Previously, when Disha wanted something, she wanted it to physically be there, present for her to sense. Like if she wanted an apple, it had to be there. If she had to go to the beach, she had to really go. If she wanted to go to Chennai to meet her grandparents, she really had to go. Our imaginations had to be really stretched, to convince her that somethings were just not possible at that time.

Over the past month or so, gradually, she has started playing more on her own. For small amounts of time, she is occupied in her own world, oblivious to everything else that doesn’t belong in it. Then when she realizes that we are there, she then wants to do something with us or wants us to join her.

When we join her, we are a part of her fantasy world, our fantasy world, sometimes its hard to tell whose world. We are on a train to Chennai after booking our tickets, or we are building a pillow house for Disha and her dolls. Or we at office or school, playing football or meditating. And at times when we cannot do somethings, like go to the park after dark, all we need to do is pretend that the park is right there, where ever we are. She is cooking and feeding us all, at times. At other times, she is performing a very elaborate puja, offering us vermillion and sacred water.

She takes the lead most of the times and we just follow along, maybe adding a couple of things here and there. There are other times, when she wants us to take the lead and we do.

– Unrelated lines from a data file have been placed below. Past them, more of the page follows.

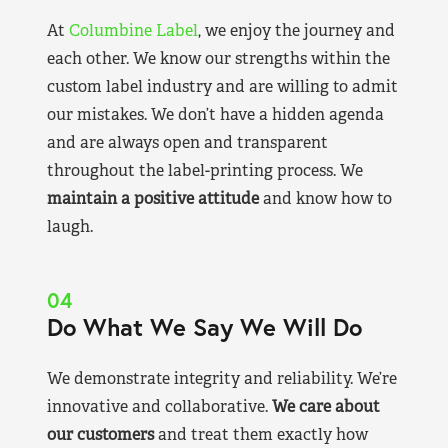
At
Columbine Label
, we enjoy the journey and
each other. We know our strengths within the
custom label industry and are willing to admit
our mistakes. We don’t have a hidden agenda
and are always open and transparent
throughout the label-printing process. We
maintain a positive attitude
and know how to
laugh.
04
Do What We Say We Will Do
We demonstrate integrity and reliability. We’re
innovative and collaborative.
We care about
our customers
and treat them exactly how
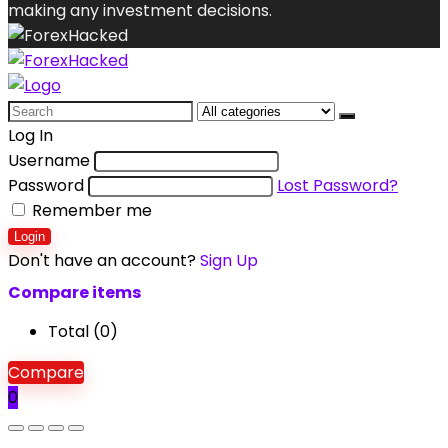
making any investment decisions.
Search
for:
Log In
Username
Password
Lost Password?
Remember me
Login
Don't have an account?
Sign Up
Compare items
Total (
0
)
Compare
0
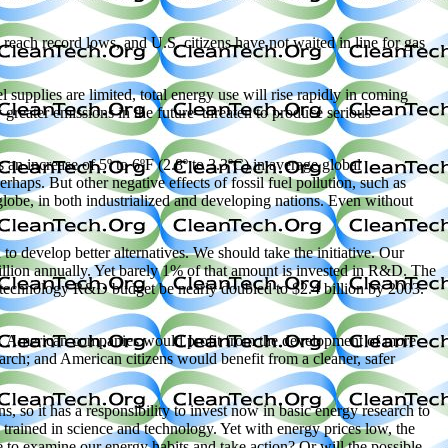
reach record lows, and U.S. citizens have not waited in line for gas
l supplies are limited, total energy use will rise rapidly in coming
greater emissions in the future–threaten to produce serious
an increase of 5º to 6ºF (2.8º to 3.3ºC) in average global
rhaps. But other negative effects of fossil fuel pollution, such as
 globe, in both industrialized and developing nations. Even without
 to develop better alternatives. We should take the initiative. Our
illion annually. Yet barely 1% of that amount is invested in R&D. The
technology R&D budget be nearly doubled to $2.4 billion by 2003.
y. American companies would profit from the development of more
arch; and American citizens would benefit from a cleaner, safer
s, so it has a responsibility to invest now in basic energy research to
trained in science and technology. Yet with energy prices low, the
 to examine our energy habits and take action? Or will the possible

Mind you, this is very serious business. If some one laughs with delight or thinks what she is doing is just cute, she gets very upset.

It is very meaningful for her to pretend play. I think it is a wonderful way to deal with life’s realities and learn.


2 thoughts on “Pretend play, sometimes independent, other times interdependent

  1. What a delightful glimpse into the made-up worlds filled with Disha’s stories. Do write more!

    Pretending is one of the most fascinating things we can do – it doesn’t really come naturally to me but I am getting the hang of it, thanks to Khiyali. When I can really let go and be in the world of whatever we are pretending, we have the most wonderful conversations.

    • We actually don’t pretend that much. If you think we do, you must have a very low-scale idea of pretend stuff.
      P.S. I can understand why Disha gets upset if you think it’s cute. I’m like that too.